Saini shifted to Haryana’s record. The state filled over 200,000 government jobs in the last decade, he noted. No bribes or favoritism—recruitment ran on merit alone, without “parchi and kharchi.” The government cracked down on drug traffickers too. It pushed sports, skills training, and jobs abroad to lift young people.
Punjab’s youth need to shun drugs and build the nation, Saini urged. He predicted the BJP would rise as Punjab’s top choice. The new recruits must work from the ground up, he said, to create a corruption-free, forward-looking Punjab.
The event drew party workers and leaders. It highlighted BJP’s push to attract students amid Punjab’s political battles. Saini, a key figure in the party’s northern India strategy, used the platform to tout national and state successes. Youth influx could bolster BJP’s booth-level strength ahead of future polls.
Modi’s initiatives got repeated emphasis.

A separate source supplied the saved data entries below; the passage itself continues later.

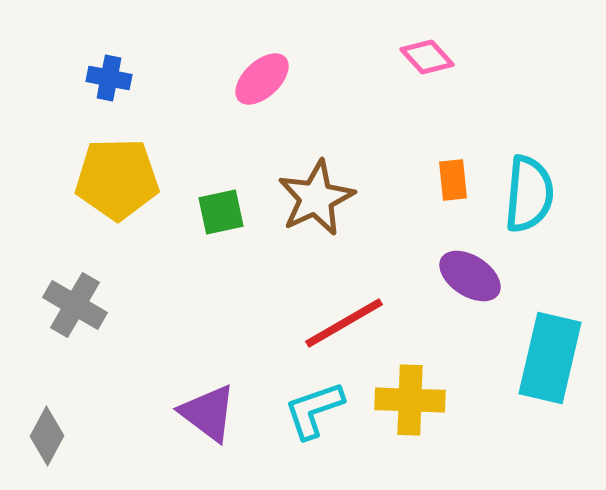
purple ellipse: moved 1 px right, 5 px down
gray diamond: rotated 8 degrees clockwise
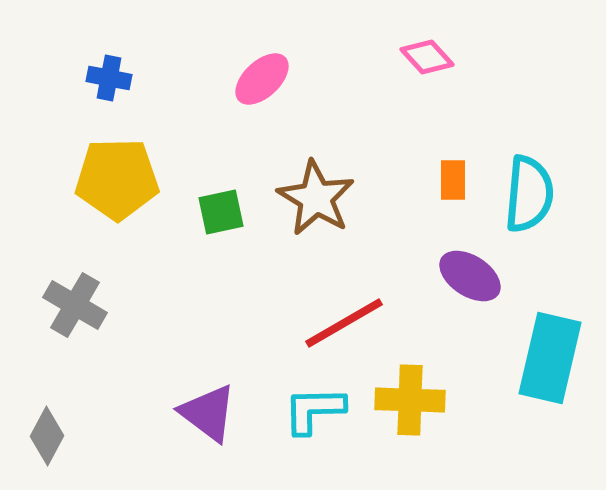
orange rectangle: rotated 6 degrees clockwise
brown star: rotated 16 degrees counterclockwise
cyan L-shape: rotated 18 degrees clockwise
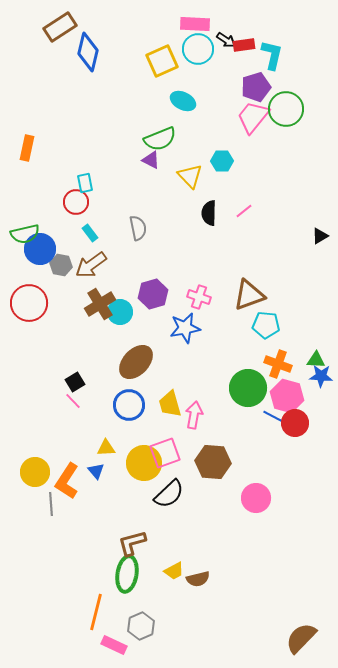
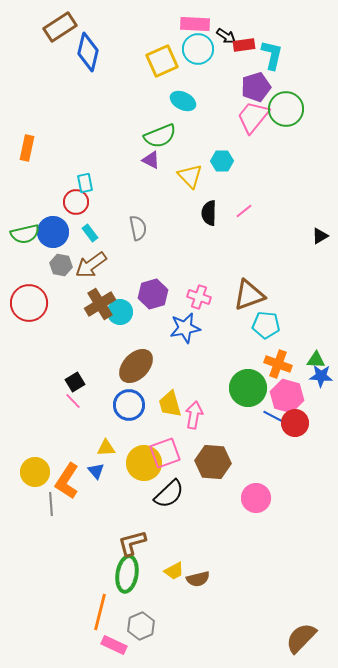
black arrow at (226, 40): moved 4 px up
green semicircle at (160, 139): moved 3 px up
blue circle at (40, 249): moved 13 px right, 17 px up
brown ellipse at (136, 362): moved 4 px down
orange line at (96, 612): moved 4 px right
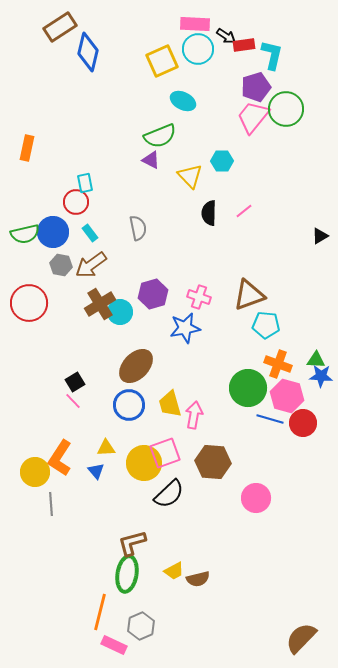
blue line at (276, 418): moved 6 px left, 1 px down; rotated 12 degrees counterclockwise
red circle at (295, 423): moved 8 px right
orange L-shape at (67, 481): moved 7 px left, 23 px up
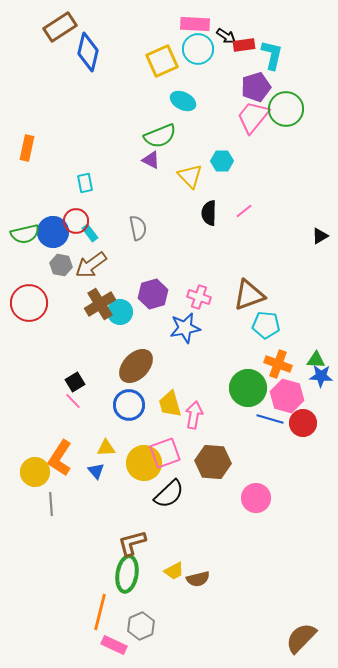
red circle at (76, 202): moved 19 px down
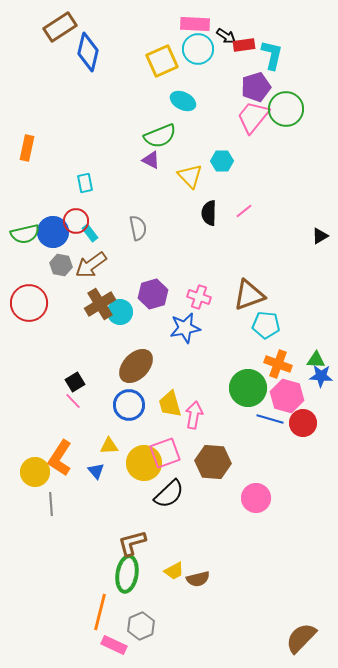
yellow triangle at (106, 448): moved 3 px right, 2 px up
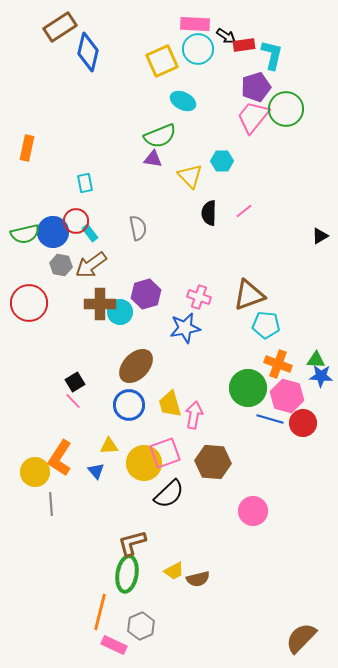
purple triangle at (151, 160): moved 2 px right, 1 px up; rotated 18 degrees counterclockwise
purple hexagon at (153, 294): moved 7 px left
brown cross at (100, 304): rotated 32 degrees clockwise
pink circle at (256, 498): moved 3 px left, 13 px down
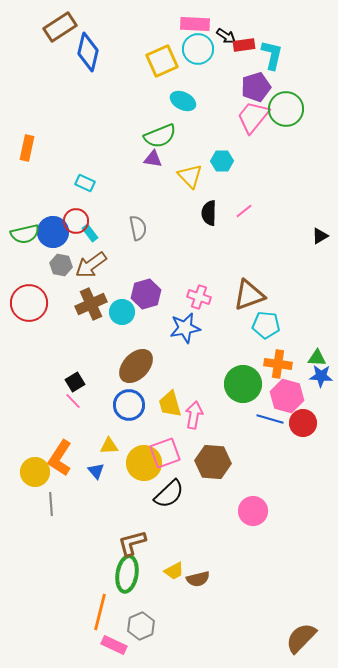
cyan rectangle at (85, 183): rotated 54 degrees counterclockwise
brown cross at (100, 304): moved 9 px left; rotated 24 degrees counterclockwise
cyan circle at (120, 312): moved 2 px right
green triangle at (316, 360): moved 1 px right, 2 px up
orange cross at (278, 364): rotated 12 degrees counterclockwise
green circle at (248, 388): moved 5 px left, 4 px up
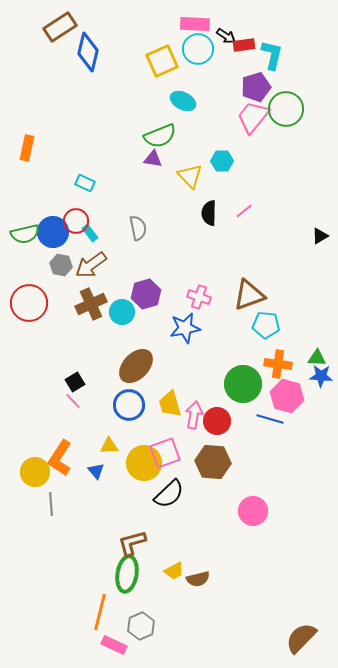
red circle at (303, 423): moved 86 px left, 2 px up
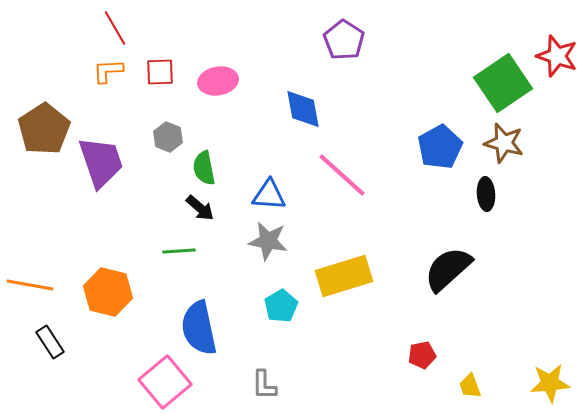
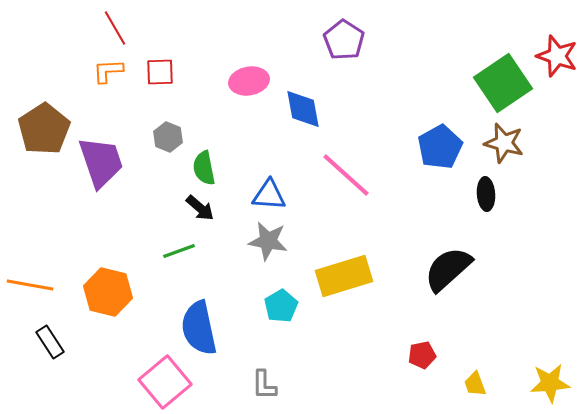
pink ellipse: moved 31 px right
pink line: moved 4 px right
green line: rotated 16 degrees counterclockwise
yellow trapezoid: moved 5 px right, 2 px up
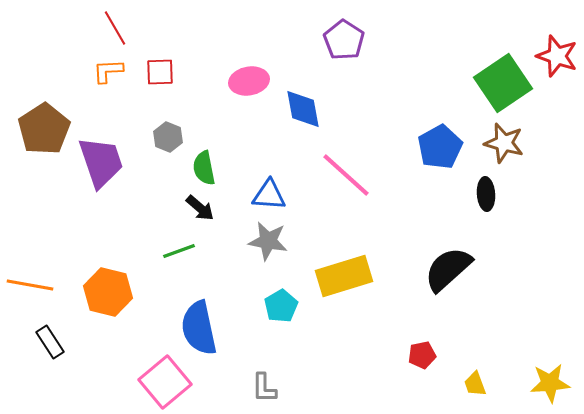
gray L-shape: moved 3 px down
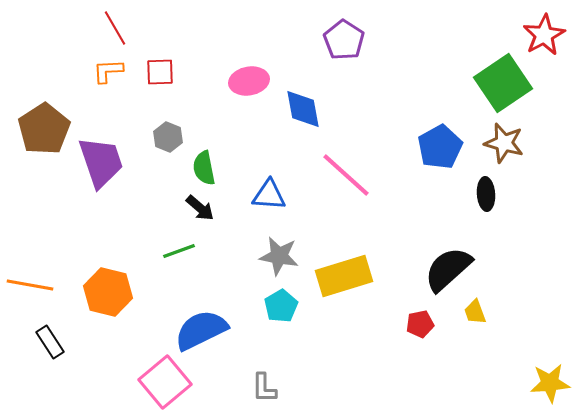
red star: moved 13 px left, 21 px up; rotated 24 degrees clockwise
gray star: moved 11 px right, 15 px down
blue semicircle: moved 2 px right, 2 px down; rotated 76 degrees clockwise
red pentagon: moved 2 px left, 31 px up
yellow trapezoid: moved 72 px up
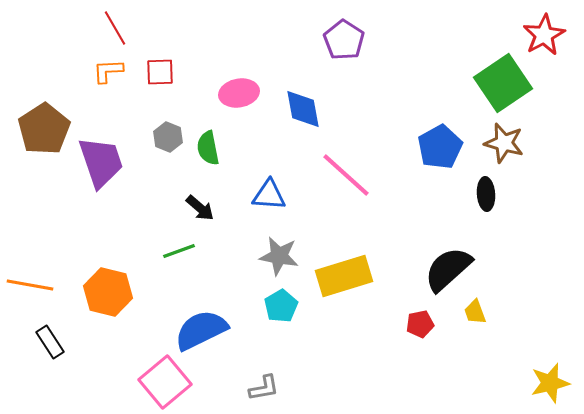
pink ellipse: moved 10 px left, 12 px down
green semicircle: moved 4 px right, 20 px up
yellow star: rotated 9 degrees counterclockwise
gray L-shape: rotated 100 degrees counterclockwise
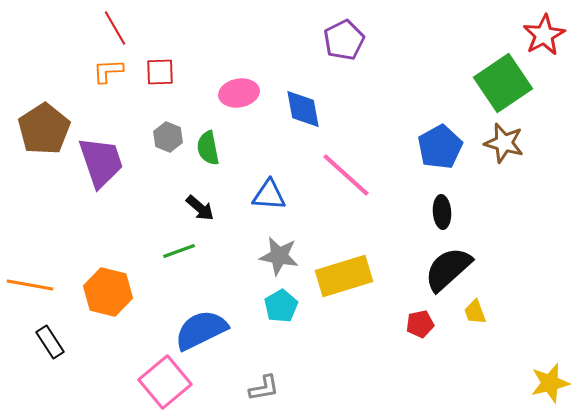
purple pentagon: rotated 12 degrees clockwise
black ellipse: moved 44 px left, 18 px down
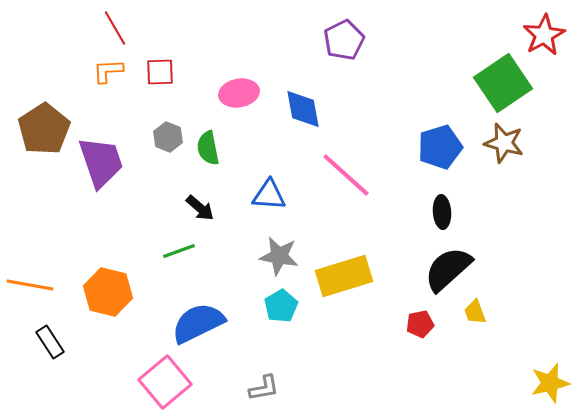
blue pentagon: rotated 12 degrees clockwise
blue semicircle: moved 3 px left, 7 px up
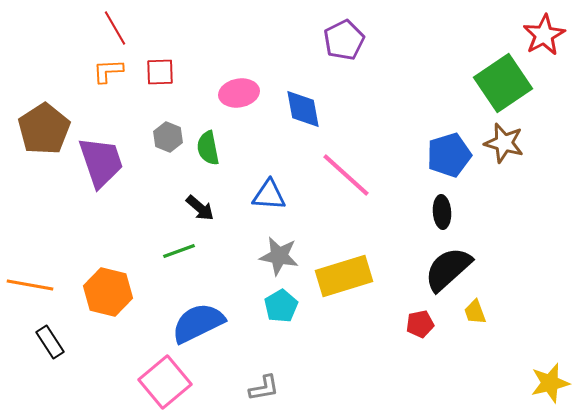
blue pentagon: moved 9 px right, 8 px down
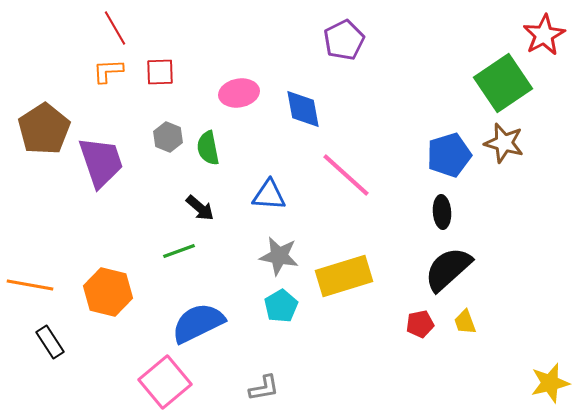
yellow trapezoid: moved 10 px left, 10 px down
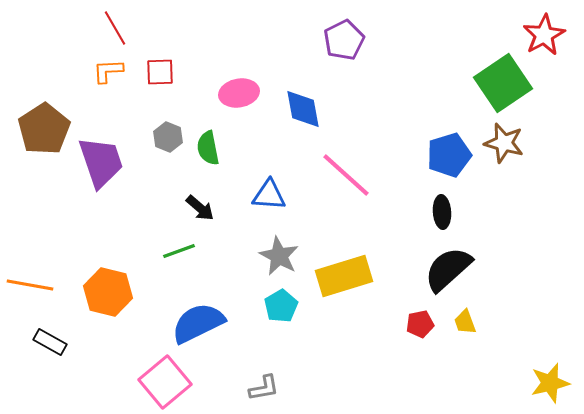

Mudra Yojana loaned small businesses billions. Start-Up India sparked thousands of ventures. Make in India drew factories and foreign cash. Haryana mirrored this with clean hiring and anti-drug drives, officials said.
Chandigarh, shared by Punjab and Haryana, served as a natural spot for the rally. Panjab University students, often vocal on local issues, now align with BJP’s national agenda. Party insiders see this as a win against rivals like Congress and AAP in the region.